A certain increase in drying efficiency has been accomplished by the development of cylinder dryers having a concurrently traveling web of felt or screenlike structure. Drying efficiency was also increased at a smaller scale through installation of strips insice the dryer cylinders for stirring up the laminar condensate film, which forms at the cylinder inside wall at speeds in excess of about 400 meters per minute, and for increasing thereby the heat transfer at the cylinder inside wall. In such arrangement, the transverse humidity profile of the web to be dried may somewhat be corrected over the width of the machine through an altering number of inner strips.
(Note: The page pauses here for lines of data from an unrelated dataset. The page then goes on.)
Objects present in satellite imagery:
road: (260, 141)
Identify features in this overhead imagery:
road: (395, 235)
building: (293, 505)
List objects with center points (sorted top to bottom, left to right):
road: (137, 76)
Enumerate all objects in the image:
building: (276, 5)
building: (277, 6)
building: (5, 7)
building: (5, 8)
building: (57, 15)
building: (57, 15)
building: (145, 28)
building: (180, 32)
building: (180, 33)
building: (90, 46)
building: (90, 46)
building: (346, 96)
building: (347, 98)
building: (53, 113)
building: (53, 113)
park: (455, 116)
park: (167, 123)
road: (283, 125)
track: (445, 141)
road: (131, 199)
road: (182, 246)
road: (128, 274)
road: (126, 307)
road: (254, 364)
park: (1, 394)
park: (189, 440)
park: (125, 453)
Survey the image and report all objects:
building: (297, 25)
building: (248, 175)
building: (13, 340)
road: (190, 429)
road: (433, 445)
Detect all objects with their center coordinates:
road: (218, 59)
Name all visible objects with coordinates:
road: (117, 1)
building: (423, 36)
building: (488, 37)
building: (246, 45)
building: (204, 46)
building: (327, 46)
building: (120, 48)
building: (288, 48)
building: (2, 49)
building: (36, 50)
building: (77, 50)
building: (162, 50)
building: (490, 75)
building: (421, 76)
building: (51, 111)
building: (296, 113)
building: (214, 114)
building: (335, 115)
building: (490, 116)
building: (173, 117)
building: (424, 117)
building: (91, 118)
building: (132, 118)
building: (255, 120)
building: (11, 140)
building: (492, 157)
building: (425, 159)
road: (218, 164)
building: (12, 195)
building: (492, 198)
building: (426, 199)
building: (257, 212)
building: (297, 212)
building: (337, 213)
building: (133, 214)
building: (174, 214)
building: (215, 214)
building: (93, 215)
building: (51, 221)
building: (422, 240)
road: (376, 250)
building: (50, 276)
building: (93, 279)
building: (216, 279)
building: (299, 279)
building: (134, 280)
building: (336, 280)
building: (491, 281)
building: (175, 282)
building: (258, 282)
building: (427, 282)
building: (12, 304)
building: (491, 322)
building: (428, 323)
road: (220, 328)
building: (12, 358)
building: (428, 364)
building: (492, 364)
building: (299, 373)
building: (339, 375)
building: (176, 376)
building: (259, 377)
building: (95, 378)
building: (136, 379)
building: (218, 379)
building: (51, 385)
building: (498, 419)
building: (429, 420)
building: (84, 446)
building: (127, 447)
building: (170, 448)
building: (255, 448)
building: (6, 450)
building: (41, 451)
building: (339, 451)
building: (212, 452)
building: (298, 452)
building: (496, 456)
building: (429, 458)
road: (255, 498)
The effect of such inner strips is, however, not very high, having its cause in the fact that the heat transfer in the cylinder is not the determining parameter for a limitation of the drying process. Rather, the determining factor is the capacity for the removal to the outside of the humidity being evaporated from the web to be dried. As is well known, drying with cylinders in series drying stations takes place in such a manner that the web to be dried runs over part of the circumference of the drying cylinder in heat-transfer contact relationship, and thereafter in a free span to the next drying cylinder, and that such sequence is repeated from drying cylinder to drying cylinder. A large part of the humidity to be evaporated is removed to the environmental air between the particular drying cylinders.
As long as the web to be dried runs over part of the circumference of each drying cylinder, it is most often pressed against the drying cylinder by the supporting fabric or covering cloth, for an increase of the heat transfer from the drying cylinder to the web to be dried. In the course of the particular circumferential cylinder part, the web is heated and the humidity removed.
The latter, however, is only possible to an extent until the outer border layer of air, which is in a laminar or near-laminar state, is saturated with evaporated humidity. In this manner, the achievable capacity of contact drying is very significantly reduced.
From U.S. Pat. No. 3,504,443 it is known to arrange on the outside of the felt or covering cloth a resilient body pressed thereagainst in order to break the border layer of air. In practice, this imposes considerable wear and tear on the traveling covering cloth. In another embodiment, a doctor blade acts as a knife in cutting off part of the border layer and brings about a thinning thereof. In other words, the border layer laden with humidity is "shaved off." A drawback of that technique is, however, that the air located in the meshes or interstices of the covering cloth or structure is not affected thereby, but continues to remain in the meshes to impede an efficient humidity removal. The cited reference thus proposes a use of auxiliary air jets which require special equipment and consume considerable energy.